The two most visible figures in the U.S. debt crisis, House Speaker John Boehner and President Obama, are busy playing 2012 politics. So busy that they're overlooking four inconvenient truths:
• Our federal government isn't merely stuck with almost $15 trillion in debt. That debt grows by some $4 billion a day or, if this is easier to grasp, some $3 million every minute.
• One continent to the east, Greece and a cluster of other nations that foolishly chose not to keep their debt loads sustainable are edging closer to default. Remember, one ratings agency already has downgraded U.S. creditworthiness -- and, this summer, the prospect of more downgrades briefly united our political class around a deal to avoid that fate.
• That slashing of U.S. deficits has to include substantial constraints on future entitlement spending -- the biggest driver in the federal budget -- as well as higher revenues. Our oft-stated preference: a spending-cuts-to-higher-revenues ratio of 3 or 4 to 1.
• The most inconvenient truth for Washington pols: The American people expect members of Congress and the president to solve this unfolding crisis before it further dims America's economic future.
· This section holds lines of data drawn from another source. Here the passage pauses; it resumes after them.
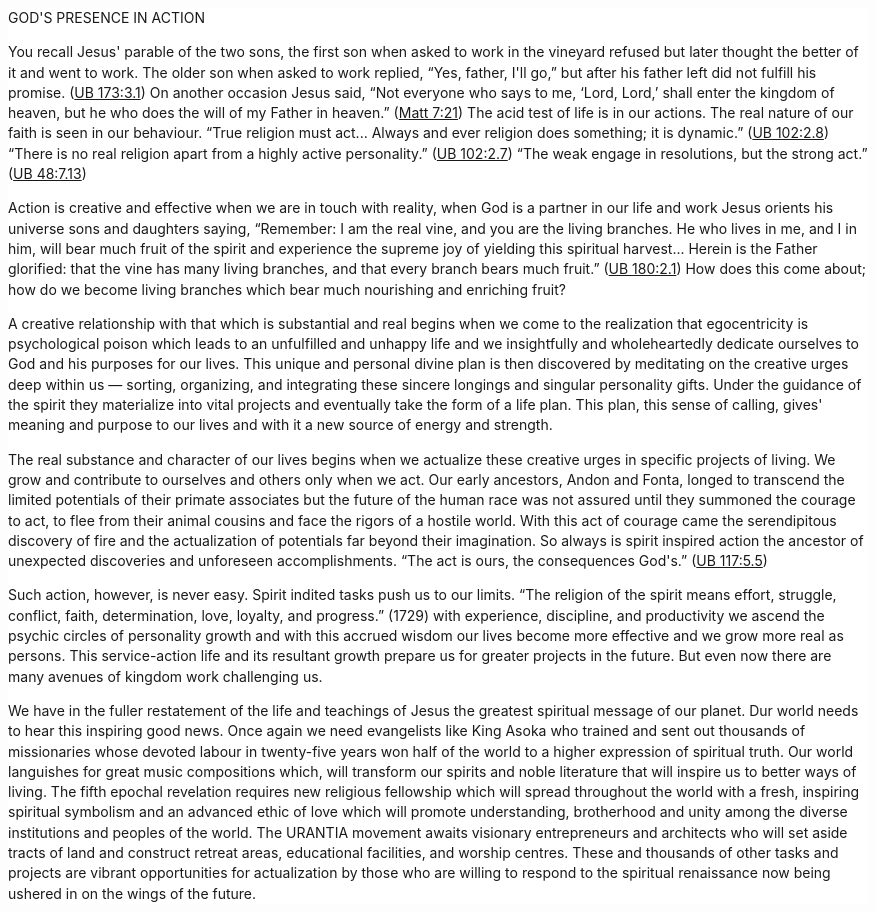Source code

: GOD'S PRESENCE IN ACTION

You recall Jesus' parable of the two sons, the first son when asked to work in the vineyard refused but later thought the better of it and went to work. The older son when asked to work replied, “Yes, father, I'll go,” but after his father left did not fulfill his promise. ([UB 173:3.1](/en/The_Urantia_Book/173#p3_1)) On another occasion Jesus said, “Not everyone who says to me, ‘Lord, Lord,’ shall enter the kingdom of heaven, but he who does the will of my Father in heaven.” ([Matt 7:21](/en/Bible/Matthew/7#v21)) The acid test of life is in our actions. The real nature of our faith is seen in our behaviour. “True religion must act... Always and ever religion does something; it is dynamic.” ([UB 102:2.8](/en/The_Urantia_Book/102#p2_8)) “There is no real religion apart from a highly active personality.” ([UB 102:2.7](/en/The_Urantia_Book/102#p2_7)) “The weak engage in resolutions, but the strong act.” ([UB 48:7.13](/en/The_Urantia_Book/48#p7_13))

Action is creative and effective when we are in touch with reality, when God is a partner in our life and work Jesus orients his universe sons and daughters saying, “Remember: I am the real vine, and you are the living branches. He who lives in me, and I in him, will bear much fruit of the spirit and experience the supreme joy of yielding this spiritual harvest... Herein is the Father glorified: that the vine has many living branches, and that every branch bears much fruit.” ([UB 180:2.1](/en/The_Urantia_Book/180#p2_1)) How does this come about; how do we become living branches which bear much nourishing and enriching fruit?

A creative relationship with that which is substantial and real begins when we come to the realization that egocentricity is psychological poison which leads to an unfulfilled and unhappy life and we insightfully and wholeheartedly dedicate ourselves to God and his purposes for our lives. This unique and personal divine plan is then discovered by meditating on the creative urges deep within us — sorting, organizing, and integrating these sincere longings and singular personality gifts. Under the guidance of the spirit they materialize into vital projects and eventually take the form of a life plan. This plan, this sense of calling, gives' meaning and purpose to our lives and with it a new source of energy and strength.

The real substance and character of our lives begins when we actualize these creative urges in specific projects of living. We grow and contribute to ourselves and others only when we act. Our early ancestors, Andon and Fonta, longed to transcend the limited potentials of their primate associates but the future of the human race was not assured until they summoned the courage to act, to flee from their animal cousins and face the rigors of a hostile world. With this act of courage came the serendipitous discovery of fire and the actualization of potentials far beyond their imagination. So always is spirit inspired action the ancestor of unexpected discoveries and unforeseen accomplishments. “The act is ours, the consequences God's.” ([UB 117:5.5](/en/The_Urantia_Book/117#p5_5))

Such action, however, is never easy. Spirit indited tasks push us to our limits. “The religion of the spirit means effort, struggle, conflict, faith, determination, love, loyalty, and progress.” (1729) with experience, discipline, and productivity we ascend the psychic circles of personality growth and with this accrued wisdom our lives become more effective and we grow more real as persons. This service-action life and its resultant growth prepare us for greater projects in the future. But even now there are many avenues of kingdom work challenging us.

We have in the fuller restatement of the life and teachings of Jesus the greatest spiritual message of our planet. Dur world needs to hear this inspiring good news. Once again we need evangelists like King Asoka who trained and sent out thousands of missionaries whose devoted labour in twenty-five years won half of the world to a higher expression of spiritual truth. Our world languishes for great music compositions which, will transform our spirits and noble literature that will inspire us to better ways of living. The fifth epochal revelation requires new religious fellowship which will spread throughout the world with a fresh, inspiring spiritual symbolism and an advanced ethic of love which will promote understanding, brotherhood and unity among the diverse institutions and peoples of the world. The URANTIA movement awaits visionary entrepreneurs and architects who will set aside tracts of land and construct retreat areas, educational facilities, and worship centres. These and thousands of other tasks and projects are vibrant opportunities for actualization by those who are willing to respond to the spiritual renaissance now being ushered in on the wings of the future.
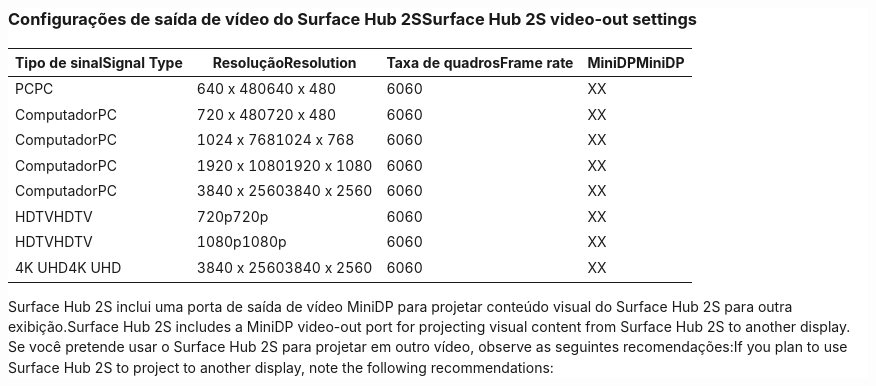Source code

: ### <span data-ttu-id="6e4bc-212">Configurações de saída de vídeo do Surface Hub 2S</span><span class="sxs-lookup"><span data-stu-id="6e4bc-212">Surface Hub 2S video-out settings</span></span>

| **<span data-ttu-id="6e4bc-213">Tipo de sinal</span><span class="sxs-lookup"><span data-stu-id="6e4bc-213">Signal Type</span></span>** | **<span data-ttu-id="6e4bc-214">Resolução</span><span class="sxs-lookup"><span data-stu-id="6e4bc-214">Resolution</span></span>** | **<span data-ttu-id="6e4bc-215">Taxa de quadros</span><span class="sxs-lookup"><span data-stu-id="6e4bc-215">Frame rate</span></span>** | **<span data-ttu-id="6e4bc-216">MiniDP</span><span class="sxs-lookup"><span data-stu-id="6e4bc-216">MiniDP</span></span>** |
| --------------- | -------------- | -------------- | ---------- |
| <span data-ttu-id="6e4bc-217">PC</span><span class="sxs-lookup"><span data-stu-id="6e4bc-217">PC</span></span>              | <span data-ttu-id="6e4bc-218">640 x 480</span><span class="sxs-lookup"><span data-stu-id="6e4bc-218">640 x 480</span></span>      | <span data-ttu-id="6e4bc-219">60</span><span class="sxs-lookup"><span data-stu-id="6e4bc-219">60</span></span>             | <span data-ttu-id="6e4bc-220">X</span><span class="sxs-lookup"><span data-stu-id="6e4bc-220">X</span></span>          |
| <span data-ttu-id="6e4bc-221">Computador</span><span class="sxs-lookup"><span data-stu-id="6e4bc-221">PC</span></span>              | <span data-ttu-id="6e4bc-222">720 x 480</span><span class="sxs-lookup"><span data-stu-id="6e4bc-222">720 x 480</span></span>      | <span data-ttu-id="6e4bc-223">60</span><span class="sxs-lookup"><span data-stu-id="6e4bc-223">60</span></span>             | <span data-ttu-id="6e4bc-224">X</span><span class="sxs-lookup"><span data-stu-id="6e4bc-224">X</span></span>          |
| <span data-ttu-id="6e4bc-225">Computador</span><span class="sxs-lookup"><span data-stu-id="6e4bc-225">PC</span></span>              | <span data-ttu-id="6e4bc-226">1024 x 768</span><span class="sxs-lookup"><span data-stu-id="6e4bc-226">1024 x 768</span></span>     | <span data-ttu-id="6e4bc-227">60</span><span class="sxs-lookup"><span data-stu-id="6e4bc-227">60</span></span>             | <span data-ttu-id="6e4bc-228">X</span><span class="sxs-lookup"><span data-stu-id="6e4bc-228">X</span></span>          |
| <span data-ttu-id="6e4bc-229">Computador</span><span class="sxs-lookup"><span data-stu-id="6e4bc-229">PC</span></span>              | <span data-ttu-id="6e4bc-230">1920 x 1080</span><span class="sxs-lookup"><span data-stu-id="6e4bc-230">1920 x 1080</span></span>    | <span data-ttu-id="6e4bc-231">60</span><span class="sxs-lookup"><span data-stu-id="6e4bc-231">60</span></span>             | <span data-ttu-id="6e4bc-232">X</span><span class="sxs-lookup"><span data-stu-id="6e4bc-232">X</span></span>          |
| <span data-ttu-id="6e4bc-233">Computador</span><span class="sxs-lookup"><span data-stu-id="6e4bc-233">PC</span></span>              | <span data-ttu-id="6e4bc-234">3840 x 2560</span><span class="sxs-lookup"><span data-stu-id="6e4bc-234">3840 x 2560</span></span>    | <span data-ttu-id="6e4bc-235">60</span><span class="sxs-lookup"><span data-stu-id="6e4bc-235">60</span></span>             | <span data-ttu-id="6e4bc-236">X</span><span class="sxs-lookup"><span data-stu-id="6e4bc-236">X</span></span>          |
| <span data-ttu-id="6e4bc-237">HDTV</span><span class="sxs-lookup"><span data-stu-id="6e4bc-237">HDTV</span></span>            | <span data-ttu-id="6e4bc-238">720p</span><span class="sxs-lookup"><span data-stu-id="6e4bc-238">720p</span></span>           | <span data-ttu-id="6e4bc-239">60</span><span class="sxs-lookup"><span data-stu-id="6e4bc-239">60</span></span>             | <span data-ttu-id="6e4bc-240">X</span><span class="sxs-lookup"><span data-stu-id="6e4bc-240">X</span></span>          |
| <span data-ttu-id="6e4bc-241">HDTV</span><span class="sxs-lookup"><span data-stu-id="6e4bc-241">HDTV</span></span>            | <span data-ttu-id="6e4bc-242">1080p</span><span class="sxs-lookup"><span data-stu-id="6e4bc-242">1080p</span></span>          | <span data-ttu-id="6e4bc-243">60</span><span class="sxs-lookup"><span data-stu-id="6e4bc-243">60</span></span>             | <span data-ttu-id="6e4bc-244">X</span><span class="sxs-lookup"><span data-stu-id="6e4bc-244">X</span></span>          |
| <span data-ttu-id="6e4bc-245">4K UHD</span><span class="sxs-lookup"><span data-stu-id="6e4bc-245">4K UHD</span></span>          | <span data-ttu-id="6e4bc-246">3840 x 2560</span><span class="sxs-lookup"><span data-stu-id="6e4bc-246">3840 x 2560</span></span>    | <span data-ttu-id="6e4bc-247">60</span><span class="sxs-lookup"><span data-stu-id="6e4bc-247">60</span></span>             | <span data-ttu-id="6e4bc-248">X</span><span class="sxs-lookup"><span data-stu-id="6e4bc-248">X</span></span>          |


 
<span data-ttu-id="6e4bc-249">Surface Hub 2S inclui uma porta de saída de vídeo MiniDP para projetar conteúdo visual do Surface Hub 2S para outra exibição.</span><span class="sxs-lookup"><span data-stu-id="6e4bc-249">Surface Hub 2S includes a MiniDP video-out port for projecting visual content from Surface Hub 2S to another display.</span></span> <span data-ttu-id="6e4bc-250">Se você pretende usar o Surface Hub 2S para projetar em outro vídeo, observe as seguintes recomendações:</span><span class="sxs-lookup"><span data-stu-id="6e4bc-250">If you plan to use Surface Hub 2S to project to another display, note the following recommendations:</span></span>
Instead of solutions, though, citizens get election-cycle rhetoric.
Boehner didn't help move Washington and the nation closer to a meaningful deficits deal with his insistence that tax increases cannot be part of it.
Nor did Obama help with his one-upmanship of Boehner's irresponsible ultimatum: The president said he will veto any bill that lowers Medicare benefits but doesn't raise taxes on the wealthy.